- **Work task**: Copy word for word the lines of the records below, beginning at the one with "مجلة العلوم التربوية والنفسية" and finishing at the one with "Chapitre 34 : ?", ends included, but none of the pictures.

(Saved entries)
_____

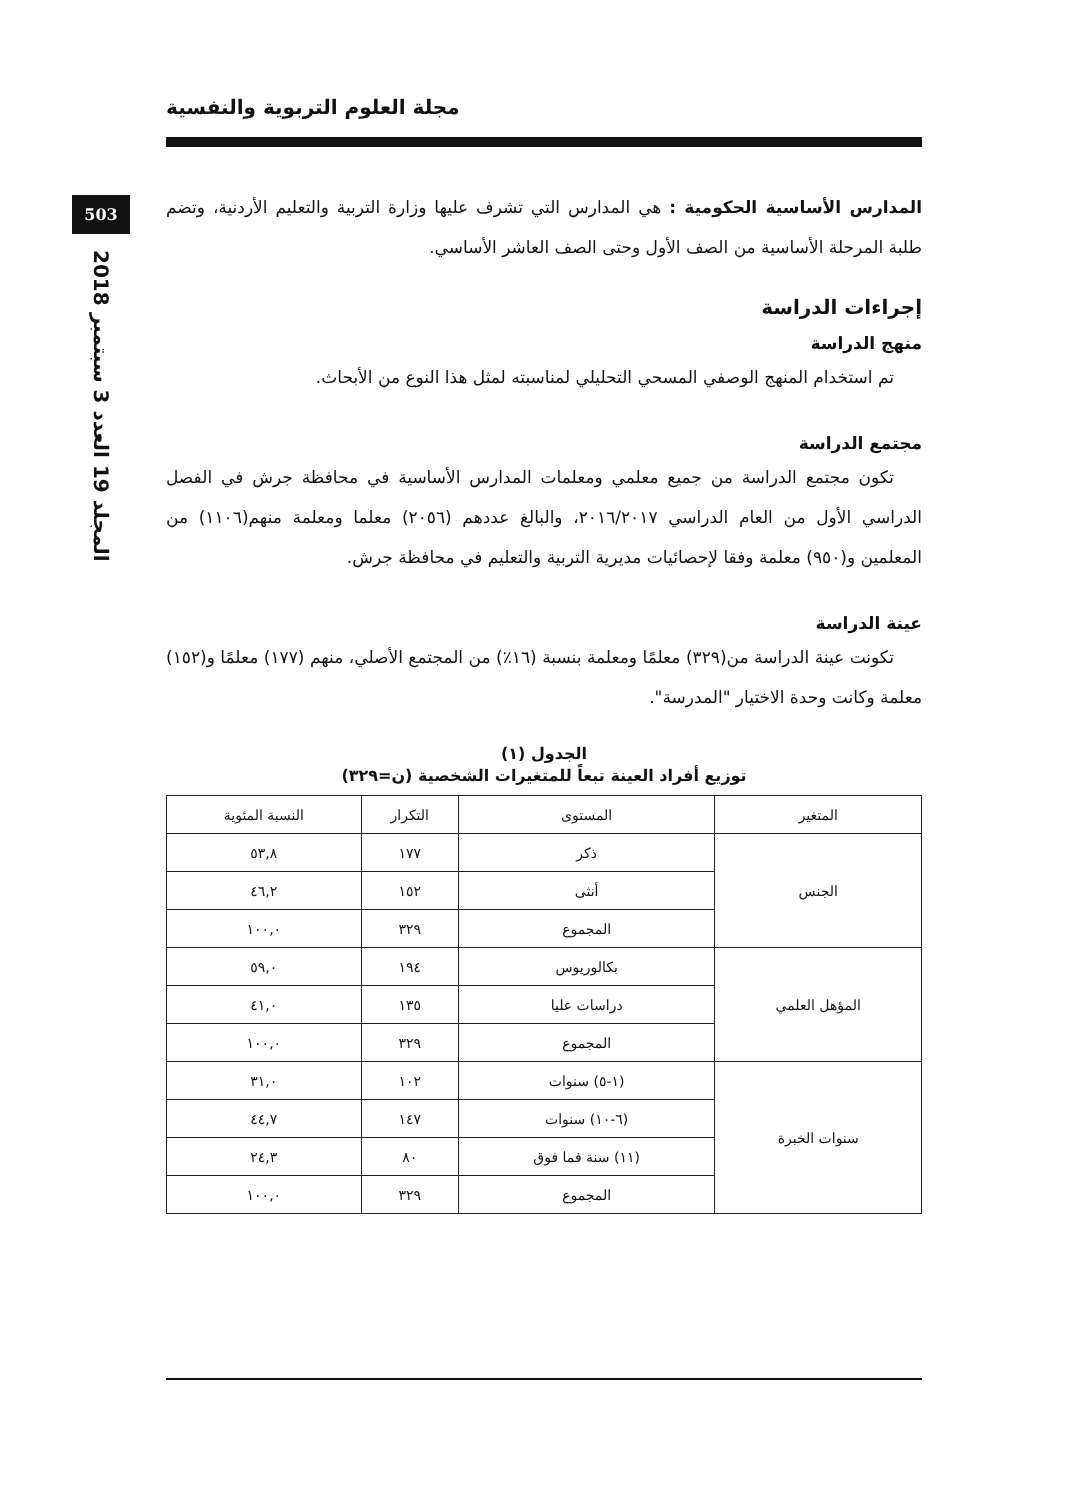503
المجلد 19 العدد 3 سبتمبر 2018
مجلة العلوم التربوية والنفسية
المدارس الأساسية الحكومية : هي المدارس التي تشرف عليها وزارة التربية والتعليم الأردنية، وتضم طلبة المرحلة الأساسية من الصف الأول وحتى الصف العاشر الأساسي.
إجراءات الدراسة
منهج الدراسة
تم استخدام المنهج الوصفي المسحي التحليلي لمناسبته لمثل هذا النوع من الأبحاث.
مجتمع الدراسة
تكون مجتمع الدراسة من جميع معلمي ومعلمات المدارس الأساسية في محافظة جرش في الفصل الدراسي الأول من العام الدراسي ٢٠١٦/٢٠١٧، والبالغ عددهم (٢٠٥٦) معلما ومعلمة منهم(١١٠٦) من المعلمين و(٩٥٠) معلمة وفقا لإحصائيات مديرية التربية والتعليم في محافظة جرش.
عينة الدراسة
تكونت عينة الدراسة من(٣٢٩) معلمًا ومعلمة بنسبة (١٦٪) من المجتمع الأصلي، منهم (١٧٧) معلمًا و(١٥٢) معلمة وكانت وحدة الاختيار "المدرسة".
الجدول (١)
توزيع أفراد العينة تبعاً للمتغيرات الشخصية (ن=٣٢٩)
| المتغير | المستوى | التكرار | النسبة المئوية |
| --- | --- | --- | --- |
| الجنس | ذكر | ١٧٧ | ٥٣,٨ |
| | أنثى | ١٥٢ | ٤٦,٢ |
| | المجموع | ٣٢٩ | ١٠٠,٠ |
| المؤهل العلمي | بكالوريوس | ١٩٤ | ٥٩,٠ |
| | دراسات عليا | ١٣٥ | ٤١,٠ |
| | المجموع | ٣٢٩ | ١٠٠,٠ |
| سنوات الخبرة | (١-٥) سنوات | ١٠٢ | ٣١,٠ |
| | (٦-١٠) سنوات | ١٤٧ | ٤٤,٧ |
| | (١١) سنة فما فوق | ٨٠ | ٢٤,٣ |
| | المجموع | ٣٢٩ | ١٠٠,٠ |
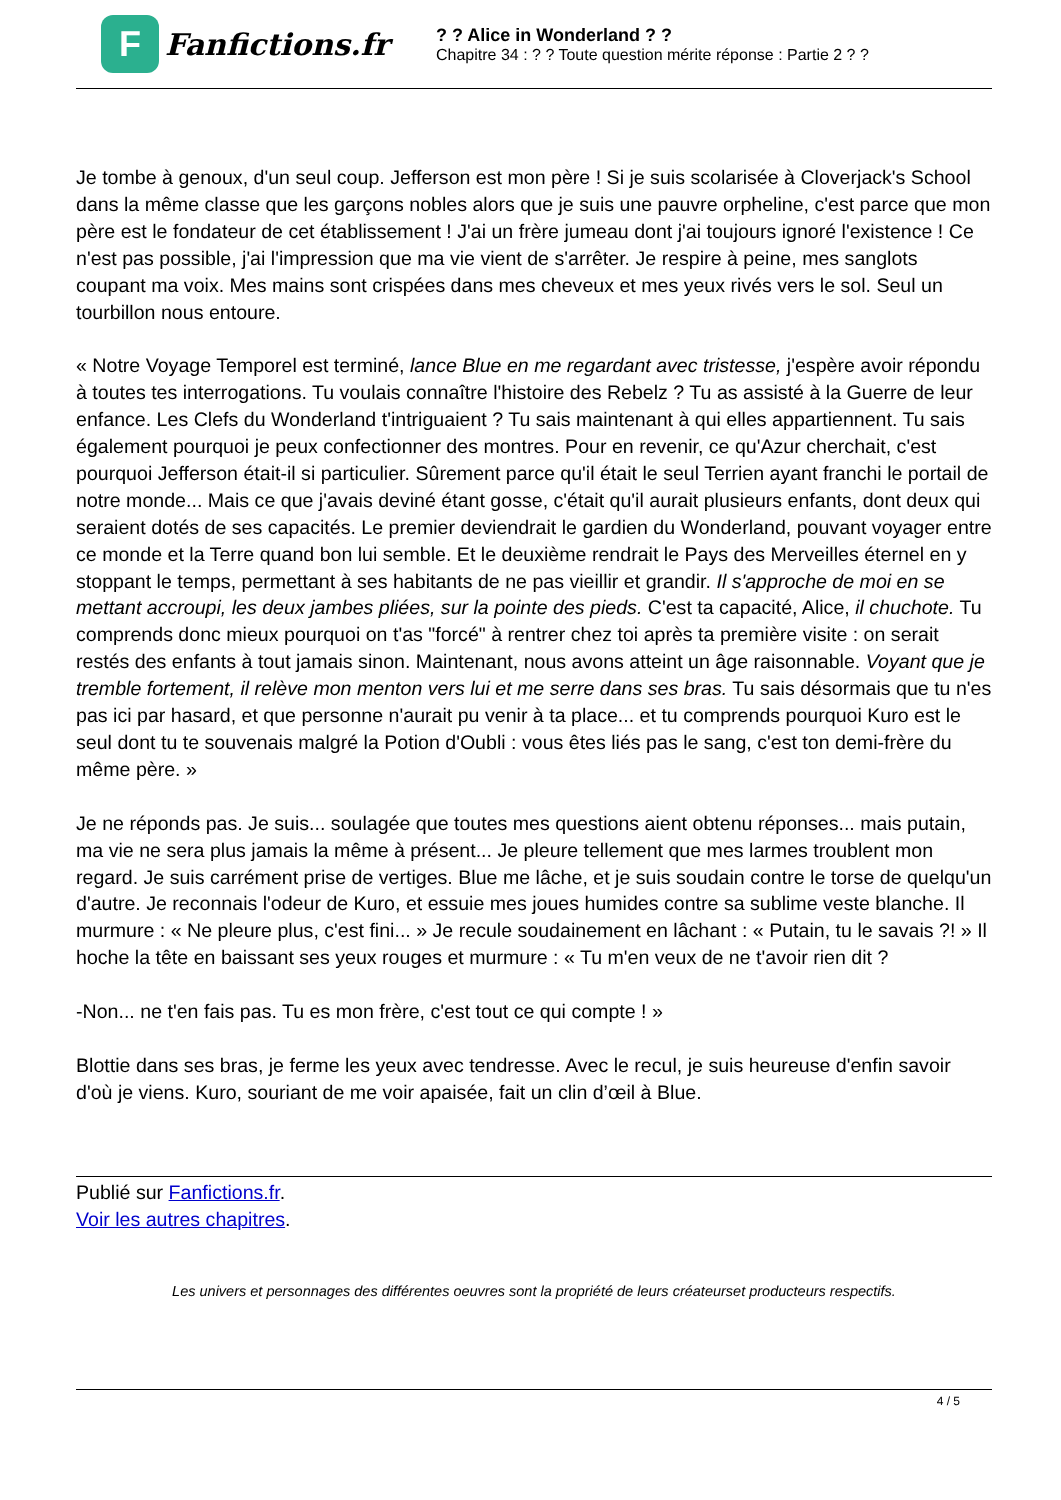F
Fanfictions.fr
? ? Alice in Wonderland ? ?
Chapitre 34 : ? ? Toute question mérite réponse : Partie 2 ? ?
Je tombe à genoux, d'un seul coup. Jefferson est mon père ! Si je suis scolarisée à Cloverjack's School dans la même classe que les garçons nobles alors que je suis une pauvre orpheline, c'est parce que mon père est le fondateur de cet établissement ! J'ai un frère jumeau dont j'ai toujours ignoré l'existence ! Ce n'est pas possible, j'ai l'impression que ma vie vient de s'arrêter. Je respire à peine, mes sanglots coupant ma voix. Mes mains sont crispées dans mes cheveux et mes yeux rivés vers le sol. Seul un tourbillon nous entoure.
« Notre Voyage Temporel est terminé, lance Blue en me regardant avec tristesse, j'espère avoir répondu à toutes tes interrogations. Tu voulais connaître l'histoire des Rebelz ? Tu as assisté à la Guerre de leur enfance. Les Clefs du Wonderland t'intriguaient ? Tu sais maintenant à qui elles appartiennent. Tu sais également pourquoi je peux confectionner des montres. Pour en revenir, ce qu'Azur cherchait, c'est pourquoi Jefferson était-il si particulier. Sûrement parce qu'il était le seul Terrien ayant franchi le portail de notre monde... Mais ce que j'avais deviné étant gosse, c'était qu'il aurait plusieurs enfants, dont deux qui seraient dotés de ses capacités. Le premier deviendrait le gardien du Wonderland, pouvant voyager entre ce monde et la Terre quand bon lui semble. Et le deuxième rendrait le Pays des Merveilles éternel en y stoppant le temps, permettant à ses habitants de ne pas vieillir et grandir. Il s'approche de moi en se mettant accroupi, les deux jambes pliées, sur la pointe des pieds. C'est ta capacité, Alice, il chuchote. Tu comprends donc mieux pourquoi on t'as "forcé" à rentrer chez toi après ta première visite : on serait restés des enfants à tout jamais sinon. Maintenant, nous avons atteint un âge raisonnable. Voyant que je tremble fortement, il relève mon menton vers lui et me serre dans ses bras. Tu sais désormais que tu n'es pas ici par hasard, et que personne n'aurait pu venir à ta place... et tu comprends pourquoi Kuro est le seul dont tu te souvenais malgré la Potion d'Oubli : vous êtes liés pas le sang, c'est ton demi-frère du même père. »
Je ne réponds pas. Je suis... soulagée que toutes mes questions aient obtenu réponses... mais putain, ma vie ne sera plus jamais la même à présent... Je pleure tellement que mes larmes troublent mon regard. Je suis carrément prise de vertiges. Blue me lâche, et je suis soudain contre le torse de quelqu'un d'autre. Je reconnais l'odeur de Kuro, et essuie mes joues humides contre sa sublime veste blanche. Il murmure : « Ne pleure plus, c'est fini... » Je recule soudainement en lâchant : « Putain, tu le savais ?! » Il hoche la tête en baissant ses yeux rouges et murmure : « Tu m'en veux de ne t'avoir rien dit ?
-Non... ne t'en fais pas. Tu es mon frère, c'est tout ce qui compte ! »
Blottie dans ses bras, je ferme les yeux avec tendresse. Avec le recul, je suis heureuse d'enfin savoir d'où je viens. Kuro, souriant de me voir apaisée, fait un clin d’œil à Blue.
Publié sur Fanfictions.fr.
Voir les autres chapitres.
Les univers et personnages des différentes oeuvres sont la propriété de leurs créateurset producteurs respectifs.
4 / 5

_____

- **Written response**:
مجلة العلوم التربوية والنفسية
المدارس الأساسية الحكومية : هي المدارس التي تشرف عليها وزارة التربية والتعليم الأردنية، وتضم طلبة المرحلة الأساسية من الصف الأول وحتى الصف العاشر الأساسي.
إجراءات الدراسة
منهج الدراسة
تم استخدام المنهج الوصفي المسحي التحليلي لمناسبته لمثل هذا النوع من الأبحاث.
مجتمع الدراسة
تكون مجتمع الدراسة من جميع معلمي ومعلمات المدارس الأساسية في محافظة جرش في الفصل الدراسي الأول من العام الدراسي ٢٠١٦/٢٠١٧، والبالغ عددهم (٢٠٥٦) معلما ومعلمة منهم(١١٠٦) من المعلمين و(٩٥٠) معلمة وفقا لإحصائيات مديرية التربية والتعليم في محافظة جرش.
عينة الدراسة
تكونت عينة الدراسة من(٣٢٩) معلمًا ومعلمة بنسبة (١٦٪) من المجتمع الأصلي، منهم (١٧٧) معلمًا و(١٥٢) معلمة وكانت وحدة الاختيار "المدرسة".
الجدول (١)
توزيع أفراد العينة تبعاً للمتغيرات الشخصية (ن=٣٢٩)
| المتغير | المستوى | التكرار | النسبة المئوية |
| --- | --- | --- | --- |
| الجنس | ذكر | ١٧٧ | ٥٣,٨ |
| | أنثى | ١٥٢ | ٤٦,٢ |
| | المجموع | ٣٢٩ | ١٠٠,٠ |
| المؤهل العلمي | بكالوريوس | ١٩٤ | ٥٩,٠ |
| | دراسات عليا | ١٣٥ | ٤١,٠ |
| | المجموع | ٣٢٩ | ١٠٠,٠ |
| سنوات الخبرة | (١-٥) سنوات | ١٠٢ | ٣١,٠ |
| | (٦-١٠) سنوات | ١٤٧ | ٤٤,٧ |
| | (١١) سنة فما فوق | ٨٠ | ٢٤,٣ |
| | المجموع | ٣٢٩ | ١٠٠,٠ |
F
Fanfictions.fr
? ? Alice in Wonderland ? ?
Chapitre 34 : ? ? Toute question mérite réponse : Partie 2 ? ?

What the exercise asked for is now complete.